Intent on leaving the area as safely as possible, Kalinin ordered a course to northwest, removing ShCh 307 from the scene at best speed.
Who hit what would actually not become clear until the end of hostilities, but Kalinin felt sure he had a piece of both vessels, in which he was absolutely correct, none of his torpedoes having been fired in vain.
His first two had struck the Aquitania on her port side, one amidships, the second fifty feet before her stern. Either might have been fatal to the venerable liner, but in tandem, they ensured her end, the resultant fires inhibiting the evacuation of her crew and passengers.
His last two torpedoes had struck the USS Ranger forty feet short of her bow and amidships, the former being right on a bulkhead division, causing the loss of the bow section to flooding.

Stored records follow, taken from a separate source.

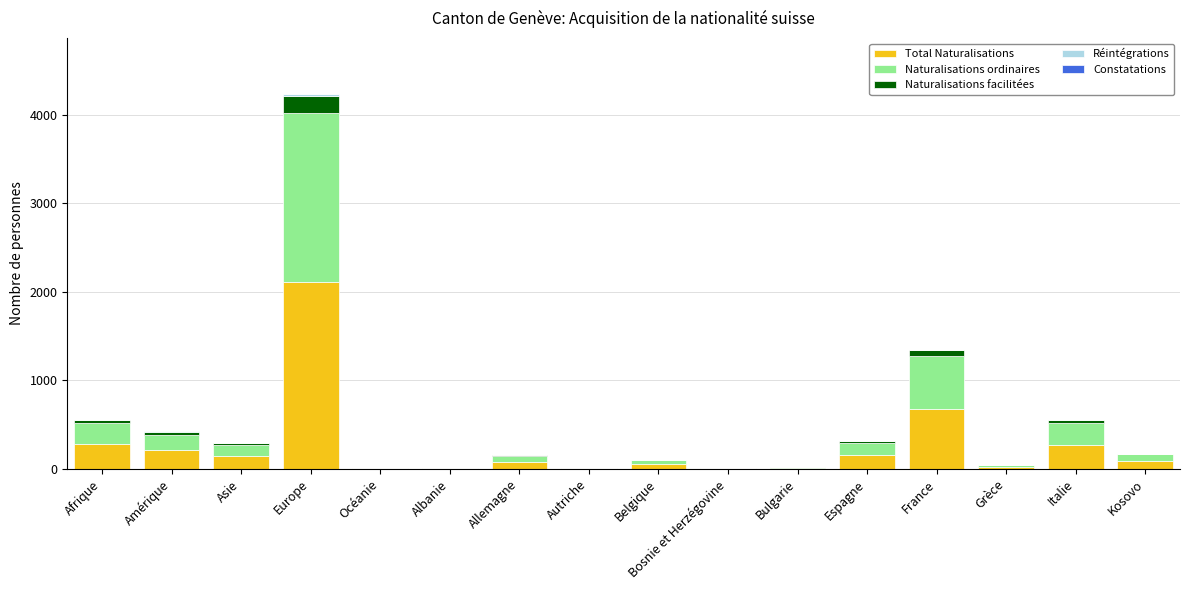

What is the sum of all Total Naturalisations values?

4132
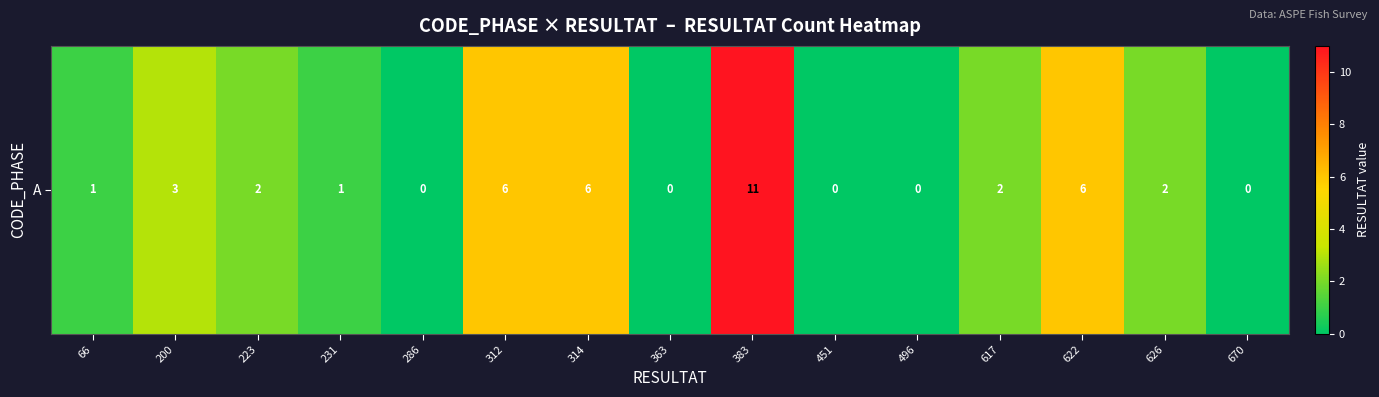

Which category has the lowest value across all series?

286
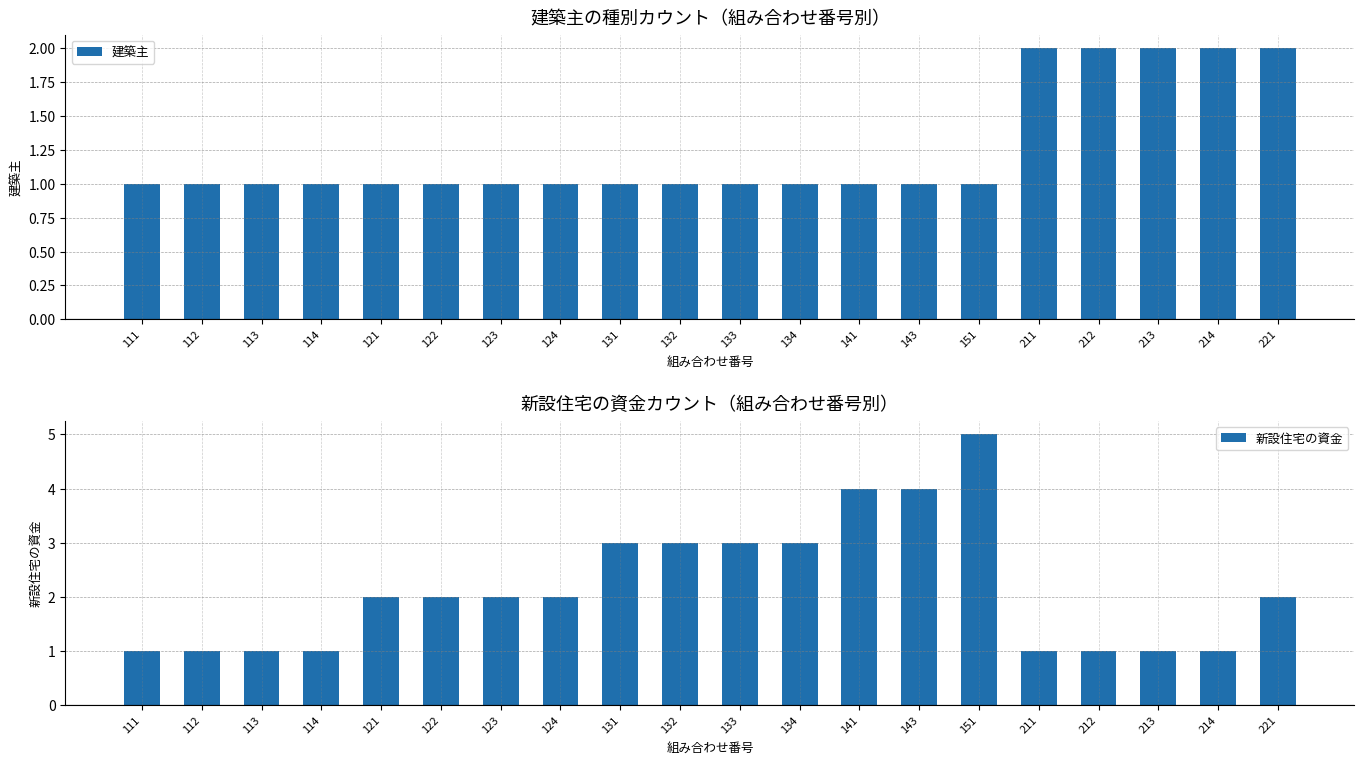

Reading left to right, list all the values displayed in this chart.

建築主: 1	1	1	1	1	1	1	1	1	1	1	1	1	1	1	2	2	2	2	2
新設住宅の資金: 1	1	1	1	2	2	2	2	3	3	3	3	4	4	5	1	1	1	1	2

Damage to the next bulkhead meant that the vessel then hastened her own end as momentum drove her forward, causing weight of water to rupture the damaged bulkhead, flooding a further compartment and giving the aircraft carrier a pronounced nose-down aspect.
The latter strike failed to explode, but still penetrated the skin of the warship, permitting the sea to make more steady inroads.
B-29’s torpedoes had condemned the carrier to the depths, flooding her engine spaces and denying the power to drive the fire fighting mains. When Kalinin had looked, he saw little smoke coming from her, but had not realised that below decks the blazes were running out of control.
B-29’s third torpedo, the first one to detonate, had struck a RCN Corvette fussing round its charges, which corvette had vanished beneath the waves in less than a minute, taking every soul on board with her.
As both submarines now moved away, the sonar operators became the only point of contact with the battle they left behind them.
Sounds of a large vessel sinking beneath the surface were interpreted as the carrier, and both crews claimed her as their own.
It was USS Ranger that succumbed first, the Captain abandoning ship reluctantly, the delay in abandoning ship costing more men their lives as she rolled over and nosedived to the bottom, three hundred and fifty-six of her crew still entombed in the hull. The sinking vessel took an important cargo down with her; one hundred and twenty-one replacement aircraft for the European War.
Around Aquitania, the efforts of fire fighting and rescue went on for many hours. The big liner resisted, and all the time more lives were being saved as she remained stubbornly afloat. Her passengers consisted mainly of US and Canadian air force personnel returning to the ETO from their mother countries, and many had been lost in the explosions and fires. But thanks to the Herculean efforts of the escorts, and the reluctance of the old ship to die, many were saved to fight another day.
Her killer was too far away to hear when the SS Aquitania slipped grudgingly beneath the water at 0914 hrs.
At least five hundred and thirty air force personnel perished in the tragedy, along with one hundred and ninety-seven crewmembers. Over the next few hours, the escort vessels put the survivors ashore in Northern Ireland, one thousand five hundred and fifty-one trained personnel having been saved from death by their excellent efforts; one thousand five hundred and fifty-one aircrew and ground staff who now possessed a very clear hatred of submarines, and all things Russian.